Um ex-empregado da empresa Neoris do Brasil deve receber indenização por
danos morais e materiais no valor de R$ 500 mil em razão da desestruturação
ocorrida em sua vida pessoal, profissional e financeira após ser demitido sem
justo motivo. A decisão é da 1ª Turma do Tribunal Superior do Trabalho, que
manteve o entendimento da Justiça do Trabalho do Rio de Janeiro.
De acordo com os
autos, trata-se, no caso, de um engenheiro e administrador de empresas com mais
de 30 anos de carreira profissional e de vasta experiência em empresas
multinacionais e nacionais de grande porte que foi seduzido pela Neoris com proposta
de emprego baseada em falsos dados sobre a empresa e falsas promessas
remuneratórias. Ao demonstrar interesse na contratação do profissional como
diretor de recursos humanos, a empresa ressaltou ser empresa diferente das
tradicionais no ramo da consultoria, “com enorme suporte financeiro, pessoal
técnico altamente capacitado”, além de afirmar ser um “braço estratégico” de um
grupo considerado a terceira maior empresa cimenteira do mundo. Ofereceu ao
empregado salário 20% superior ao que ele recebia no antigo empregador, porém
com promessas de ajustes, mais bônus e stock options (opção de compra de ações a preço preestabelecido).
Para o Tribunal
Regional do Trabalho da 1ª Região, o empregado foi induzido a erro, quando de
sua contratação, em razão da má-fé da empresa ao iludi-lo com falsas promessas.

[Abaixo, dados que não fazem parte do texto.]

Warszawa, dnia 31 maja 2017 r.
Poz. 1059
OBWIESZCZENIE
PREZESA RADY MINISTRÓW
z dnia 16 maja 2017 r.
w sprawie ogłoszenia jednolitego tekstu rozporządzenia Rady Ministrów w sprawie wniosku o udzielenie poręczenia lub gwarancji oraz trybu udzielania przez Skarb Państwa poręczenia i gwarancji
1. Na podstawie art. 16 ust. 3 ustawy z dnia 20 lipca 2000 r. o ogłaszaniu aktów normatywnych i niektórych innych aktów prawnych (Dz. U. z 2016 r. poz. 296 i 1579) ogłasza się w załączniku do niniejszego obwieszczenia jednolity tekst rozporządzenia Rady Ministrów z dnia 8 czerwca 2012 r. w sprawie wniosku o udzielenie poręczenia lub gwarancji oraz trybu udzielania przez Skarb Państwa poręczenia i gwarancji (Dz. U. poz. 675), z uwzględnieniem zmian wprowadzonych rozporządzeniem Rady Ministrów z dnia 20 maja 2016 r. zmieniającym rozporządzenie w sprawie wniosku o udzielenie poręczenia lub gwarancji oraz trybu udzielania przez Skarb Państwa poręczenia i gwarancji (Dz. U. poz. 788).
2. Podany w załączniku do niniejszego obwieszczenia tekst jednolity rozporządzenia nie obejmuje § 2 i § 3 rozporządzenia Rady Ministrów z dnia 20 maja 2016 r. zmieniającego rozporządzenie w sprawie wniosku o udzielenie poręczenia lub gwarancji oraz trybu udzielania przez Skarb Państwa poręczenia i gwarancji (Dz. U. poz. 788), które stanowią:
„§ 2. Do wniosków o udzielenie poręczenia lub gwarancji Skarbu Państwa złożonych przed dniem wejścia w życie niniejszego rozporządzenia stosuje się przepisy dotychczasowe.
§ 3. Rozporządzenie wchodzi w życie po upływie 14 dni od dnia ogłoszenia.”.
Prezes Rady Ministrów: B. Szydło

A dispensa sem justo motivo, enfatizou o Regional, frustrou o empregado em suas
expectativas (ainda que calcadas sobre falsas premissas resultantes de indução
a erro), modificou seu padrão de vida com considerável redução de patrimônio e,
ainda, lhe impediu de alcançar a aposentadoria, que ocorreria em sete anos se
tivesse permanecido no emprego anterior, onde estava em situação confortável,
trabalhando em um grande projeto.
O TRT-RJ entendeu,
assim, que a empresa deveria responder pelos danos materiais causados ao autor
em face da manifesta má-fé e do ato irresponsável que resultou na completa
desestruturação da vida pessoal, profissional e financeira do empregado
dispensado. A Neoris então recorreu ao TST.
A empresa alegou
que buscava ampliação de mercado no Brasil e, não obtendo o êxito esperado, foi
obrigada a dispensar não somente o administrador, mas também outros empregados,
exercendo, portanto, seu direito de rescindir o contrato de emprego, com o
pagamento de todas as verbas e indenizações previstas em lei. Desse modo, a
Neoris afirmou não poder ser apenada por tal situação.
Para o relator do
recurso na 1ª Turma, ministro Lelio Bentes Corrêa, a decisão do regional
revelou absoluta observância dos critérios da proporcionalidade e da
razoabilidade, sobretudo diante das circunstâncias expressamente consignadas na
instância de prova. Foi prometido ao autor o benefício das stock options e pagamento de bônus. Não tendo sido cumpridas tais promessas, o
valor inicial da indenização foi majorado para R$ 500 mil, correspondente ao
tempo que faltava para a aposentadoria do empregado, considerando ainda a
última remuneração composta do salário básico acrescida de bônus, stock options e diferenças decorrentes de equiparação salarial. Com informações da Assessoria de Imprensa do TST.